◆ **Directions**:
- 1) List the named solutions whose preparation the cholestyramine resin monograph describes under "Dialyzable quaternary amines".
- 2) According to the cholestyramine resin monograph, what is the limit for residue on ignition?
- 3) Decide whether each statement agrees with the cholestyramine resin monograph, and support each answer with a quotation from it.
(a) The resin is in the chloride form.
(b) Stirring for dialysis lasts 8 hours.
(c) The benzyltrimethylammonium chloride stock solution may be prepared ahead of time and stored.

Cholestyramine Resin
(koe'' le stye' ra meen rez' in).

Cholestyramine.
Cholestyramine [11041-12-6].
» Cholestyramine Resin is a strongly basic anion-exchange resin in the chloride form, consisting of styrene-divinylbenzene copolymer with quaternary ammonium functional groups. Each g exchanges not less than 1.8 g and not more than 2.2 g of sodium glycocholate, calculated on the dried basis.
Packaging and storage— Preserve in tight containers.
USP Reference standards 11
USP Cholestyramine Resin RS
Identification— Infrared Absorption 197K.
pH 791: between 4.0 and 6.0, in a slurry (1 in 100).
Loss on drying 731 Dry over phosphorus pentoxide at a pressure not exceeding 50 mm of mercury at 70 for 16 hours: it loses not more than 12.0% of its weight.
Residue on ignition 281: not more than 0.1%.
Heavy metals, Method II 231: 0.002%.
Dialyzable quaternary amines—
pH 9.2 Buffer— Transfer 3.80 g of sodium borate decahydrate to a 1000-mL volumetric flask, dissolve in and dilute with water to volume, and mix.
Bromothymol blue solution— Transfer 150 mg of bromothymol blue and 405 mg of sodium carbonate to a 100-mL volumetric flask, dilute with water to volume, and mix.
Standard solution— Take 1 mL of 60% benzyltrimethylammonium chloride solution, accurately pipeted, and dilute quantitatively, and stepwise, with water to obtain a stock solution having a concentration of 0.2 ± 0.01 mg per mL [note—Prepare this solution fresh ] . Cut a 20- to 25-cm piece of cellulose dialysis tubing* having a molecular weight cut-off that falls within the 6,000 to 14,000 range and a dry flat width of 5 to 9 cm, and place it in water to hydrate until pliable, appropriately sealing one end. Pipet 5 mL of the stock solution into the tubing, add 5 mL of water, appropriately seal the open end, place the tube in a suitable vessel containing 100 mL of water so that it is completely immersed in the water, and stir the fluid for 16 hours to effect dialysis.
Test solution— Cut a 20- to 25-cm piece of cellulose dialysis tubing* having a molecular weight cut-off that falls within the 6,000 to 14,000 range and a dry flat width of 5 to 9 cm, and place it in water to hydrate until pliable, appropriately sealing one end. Weigh 2 ± 0.01 g of Cholestyramine Resin, and carefully transfer the specimen into the tubing, taking care to ensure that none adheres to the upper walls of the tubing. Add 10 mL of water to the contents of the tube, appropriately seal the open end, and place the tube in a suitable vessel containing 100 mL of water so that it is completely immersed in the water. Stir the fluid for 16 hours to effect dialysis.

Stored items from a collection
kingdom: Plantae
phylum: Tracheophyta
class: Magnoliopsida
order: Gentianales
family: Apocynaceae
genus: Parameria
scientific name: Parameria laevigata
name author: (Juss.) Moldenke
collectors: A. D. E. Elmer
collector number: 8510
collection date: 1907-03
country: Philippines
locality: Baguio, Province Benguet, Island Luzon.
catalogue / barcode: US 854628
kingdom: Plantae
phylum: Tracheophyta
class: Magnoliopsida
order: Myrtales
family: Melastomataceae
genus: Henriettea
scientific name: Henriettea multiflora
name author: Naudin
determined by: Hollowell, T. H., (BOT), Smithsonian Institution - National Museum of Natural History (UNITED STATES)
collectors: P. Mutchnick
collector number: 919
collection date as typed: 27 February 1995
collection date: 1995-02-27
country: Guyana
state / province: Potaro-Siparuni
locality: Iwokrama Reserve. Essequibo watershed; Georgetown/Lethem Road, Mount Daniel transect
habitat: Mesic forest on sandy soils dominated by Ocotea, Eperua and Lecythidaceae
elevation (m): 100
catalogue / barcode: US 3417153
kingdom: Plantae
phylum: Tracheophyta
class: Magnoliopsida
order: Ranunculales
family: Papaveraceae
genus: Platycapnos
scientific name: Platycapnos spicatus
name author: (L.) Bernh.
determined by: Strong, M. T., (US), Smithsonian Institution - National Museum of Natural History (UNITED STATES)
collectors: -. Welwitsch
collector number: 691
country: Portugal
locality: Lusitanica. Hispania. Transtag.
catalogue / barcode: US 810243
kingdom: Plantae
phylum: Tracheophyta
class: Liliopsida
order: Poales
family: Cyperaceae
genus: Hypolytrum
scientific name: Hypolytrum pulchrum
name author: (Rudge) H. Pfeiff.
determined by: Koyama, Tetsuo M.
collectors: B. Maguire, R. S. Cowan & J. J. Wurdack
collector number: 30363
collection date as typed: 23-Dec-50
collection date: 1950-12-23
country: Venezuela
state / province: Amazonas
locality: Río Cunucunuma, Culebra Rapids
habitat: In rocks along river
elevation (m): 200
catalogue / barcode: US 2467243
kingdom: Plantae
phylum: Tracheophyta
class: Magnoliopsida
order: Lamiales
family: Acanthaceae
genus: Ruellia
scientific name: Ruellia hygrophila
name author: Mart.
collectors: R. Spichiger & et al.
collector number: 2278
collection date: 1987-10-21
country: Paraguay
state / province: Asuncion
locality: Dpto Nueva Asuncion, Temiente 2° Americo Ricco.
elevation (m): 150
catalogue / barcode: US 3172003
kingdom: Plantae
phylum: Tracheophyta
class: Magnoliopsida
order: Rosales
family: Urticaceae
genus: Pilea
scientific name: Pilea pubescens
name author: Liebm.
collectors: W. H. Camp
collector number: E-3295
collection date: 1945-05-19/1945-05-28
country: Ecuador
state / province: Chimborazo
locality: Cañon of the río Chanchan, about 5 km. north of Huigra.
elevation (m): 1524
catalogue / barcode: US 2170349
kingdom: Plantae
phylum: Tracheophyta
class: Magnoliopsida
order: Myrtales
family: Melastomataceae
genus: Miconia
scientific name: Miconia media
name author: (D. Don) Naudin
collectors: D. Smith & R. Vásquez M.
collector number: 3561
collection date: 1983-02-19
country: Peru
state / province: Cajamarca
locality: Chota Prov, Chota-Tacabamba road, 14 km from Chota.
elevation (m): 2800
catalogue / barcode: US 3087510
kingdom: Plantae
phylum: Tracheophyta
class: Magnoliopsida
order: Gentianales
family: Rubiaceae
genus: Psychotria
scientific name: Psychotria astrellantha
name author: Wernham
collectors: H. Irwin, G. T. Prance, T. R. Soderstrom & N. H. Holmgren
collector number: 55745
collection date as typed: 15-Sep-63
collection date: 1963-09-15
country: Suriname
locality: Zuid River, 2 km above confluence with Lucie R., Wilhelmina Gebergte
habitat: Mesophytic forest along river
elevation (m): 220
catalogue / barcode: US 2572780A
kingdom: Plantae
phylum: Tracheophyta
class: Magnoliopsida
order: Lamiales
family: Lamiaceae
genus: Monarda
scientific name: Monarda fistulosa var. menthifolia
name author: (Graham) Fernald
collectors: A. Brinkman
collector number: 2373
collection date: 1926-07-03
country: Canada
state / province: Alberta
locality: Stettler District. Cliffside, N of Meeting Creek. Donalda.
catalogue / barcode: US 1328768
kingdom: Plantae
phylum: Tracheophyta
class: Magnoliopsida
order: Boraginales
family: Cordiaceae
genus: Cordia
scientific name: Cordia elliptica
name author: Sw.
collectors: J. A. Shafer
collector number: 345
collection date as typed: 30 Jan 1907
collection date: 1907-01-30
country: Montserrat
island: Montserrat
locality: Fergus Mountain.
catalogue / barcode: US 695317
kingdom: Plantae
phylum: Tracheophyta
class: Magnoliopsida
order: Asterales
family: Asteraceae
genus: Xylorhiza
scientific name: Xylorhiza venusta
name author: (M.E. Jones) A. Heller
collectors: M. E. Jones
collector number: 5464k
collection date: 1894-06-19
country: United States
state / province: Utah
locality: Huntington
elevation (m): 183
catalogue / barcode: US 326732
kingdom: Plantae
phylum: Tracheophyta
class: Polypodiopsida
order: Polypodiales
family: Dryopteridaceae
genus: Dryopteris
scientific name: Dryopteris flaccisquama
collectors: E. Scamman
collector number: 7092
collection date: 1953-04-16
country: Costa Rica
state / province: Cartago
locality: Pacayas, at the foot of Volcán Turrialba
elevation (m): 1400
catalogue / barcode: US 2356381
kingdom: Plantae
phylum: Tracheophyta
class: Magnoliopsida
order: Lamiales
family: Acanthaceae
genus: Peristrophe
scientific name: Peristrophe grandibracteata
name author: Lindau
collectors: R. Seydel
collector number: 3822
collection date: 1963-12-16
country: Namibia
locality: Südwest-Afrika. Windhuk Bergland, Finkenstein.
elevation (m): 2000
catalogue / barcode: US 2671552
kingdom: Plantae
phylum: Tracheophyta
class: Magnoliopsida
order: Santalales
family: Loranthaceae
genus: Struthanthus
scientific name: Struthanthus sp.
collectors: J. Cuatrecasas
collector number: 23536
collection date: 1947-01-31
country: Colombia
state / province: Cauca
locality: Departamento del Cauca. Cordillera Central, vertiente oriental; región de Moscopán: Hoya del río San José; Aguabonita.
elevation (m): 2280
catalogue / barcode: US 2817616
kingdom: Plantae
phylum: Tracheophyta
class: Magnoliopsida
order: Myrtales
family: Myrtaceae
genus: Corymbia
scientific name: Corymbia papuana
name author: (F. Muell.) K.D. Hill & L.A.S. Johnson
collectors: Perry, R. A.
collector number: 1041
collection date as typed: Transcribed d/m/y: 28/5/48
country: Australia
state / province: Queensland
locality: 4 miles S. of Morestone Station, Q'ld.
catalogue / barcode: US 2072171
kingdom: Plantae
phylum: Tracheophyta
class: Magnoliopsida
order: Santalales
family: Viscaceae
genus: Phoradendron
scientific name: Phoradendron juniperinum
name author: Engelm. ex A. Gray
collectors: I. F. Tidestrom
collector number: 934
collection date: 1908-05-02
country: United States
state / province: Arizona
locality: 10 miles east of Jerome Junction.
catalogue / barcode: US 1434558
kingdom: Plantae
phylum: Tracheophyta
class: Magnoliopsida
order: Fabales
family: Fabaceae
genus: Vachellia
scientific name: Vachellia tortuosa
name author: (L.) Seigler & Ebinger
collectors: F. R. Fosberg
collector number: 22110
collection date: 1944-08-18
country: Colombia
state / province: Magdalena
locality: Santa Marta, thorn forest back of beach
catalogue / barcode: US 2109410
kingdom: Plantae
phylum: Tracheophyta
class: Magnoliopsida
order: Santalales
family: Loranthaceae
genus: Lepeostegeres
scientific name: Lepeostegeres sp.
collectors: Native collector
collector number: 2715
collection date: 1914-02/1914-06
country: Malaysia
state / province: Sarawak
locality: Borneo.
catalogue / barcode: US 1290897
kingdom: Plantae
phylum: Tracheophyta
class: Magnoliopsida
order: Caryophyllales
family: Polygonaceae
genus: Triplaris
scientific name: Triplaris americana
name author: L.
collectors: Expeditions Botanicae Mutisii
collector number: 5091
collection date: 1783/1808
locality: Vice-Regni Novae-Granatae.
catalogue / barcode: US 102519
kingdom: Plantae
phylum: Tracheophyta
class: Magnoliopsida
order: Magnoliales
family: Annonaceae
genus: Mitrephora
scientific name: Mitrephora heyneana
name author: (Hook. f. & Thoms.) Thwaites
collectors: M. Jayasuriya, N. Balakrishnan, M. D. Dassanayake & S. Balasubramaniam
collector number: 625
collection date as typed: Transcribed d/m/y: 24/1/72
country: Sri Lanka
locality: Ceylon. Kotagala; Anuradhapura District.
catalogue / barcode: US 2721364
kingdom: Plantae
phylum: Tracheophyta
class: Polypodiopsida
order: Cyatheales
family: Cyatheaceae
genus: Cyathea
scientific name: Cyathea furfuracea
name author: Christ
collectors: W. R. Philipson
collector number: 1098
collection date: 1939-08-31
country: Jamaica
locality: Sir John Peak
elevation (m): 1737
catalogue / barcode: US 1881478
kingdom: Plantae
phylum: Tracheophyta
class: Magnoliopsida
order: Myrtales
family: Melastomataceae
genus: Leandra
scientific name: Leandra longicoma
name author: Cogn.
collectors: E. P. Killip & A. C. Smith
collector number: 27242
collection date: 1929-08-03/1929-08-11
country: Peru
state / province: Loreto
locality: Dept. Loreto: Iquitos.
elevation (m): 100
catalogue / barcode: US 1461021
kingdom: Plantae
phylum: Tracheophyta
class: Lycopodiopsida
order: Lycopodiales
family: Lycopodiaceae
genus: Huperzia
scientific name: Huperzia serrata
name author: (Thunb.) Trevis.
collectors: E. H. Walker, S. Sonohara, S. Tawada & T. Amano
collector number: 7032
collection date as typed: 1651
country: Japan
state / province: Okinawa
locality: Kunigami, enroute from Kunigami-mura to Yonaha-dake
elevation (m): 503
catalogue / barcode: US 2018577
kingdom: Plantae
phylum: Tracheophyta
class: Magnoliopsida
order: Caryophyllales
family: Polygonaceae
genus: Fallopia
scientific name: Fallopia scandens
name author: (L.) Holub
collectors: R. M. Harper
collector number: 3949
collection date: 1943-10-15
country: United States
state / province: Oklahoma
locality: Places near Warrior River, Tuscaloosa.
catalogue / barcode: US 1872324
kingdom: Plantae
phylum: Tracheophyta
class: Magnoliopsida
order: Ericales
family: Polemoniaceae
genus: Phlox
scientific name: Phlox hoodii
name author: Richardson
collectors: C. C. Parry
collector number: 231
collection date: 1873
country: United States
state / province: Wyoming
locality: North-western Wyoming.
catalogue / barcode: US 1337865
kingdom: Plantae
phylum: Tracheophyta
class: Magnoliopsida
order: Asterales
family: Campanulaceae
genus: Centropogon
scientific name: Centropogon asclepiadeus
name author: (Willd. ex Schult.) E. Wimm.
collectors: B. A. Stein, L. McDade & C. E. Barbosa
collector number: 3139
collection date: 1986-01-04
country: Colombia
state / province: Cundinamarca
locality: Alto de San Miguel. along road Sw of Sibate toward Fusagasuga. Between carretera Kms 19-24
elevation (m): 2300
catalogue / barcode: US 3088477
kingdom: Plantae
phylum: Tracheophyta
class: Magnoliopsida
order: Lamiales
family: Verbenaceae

◆ **Replies**:
- 1) pH 9.2 Buffer, Bromothymol blue solution, Standard solution, Test solution

- 2) Not more than 0.1%.

- 3)
(a) Yes: "a strongly basic anion-exchange resin in the chloride form"
(b) No: "stir the fluid for 16 hours to effect dialysis"
(c) No: "Prepare this solution fresh"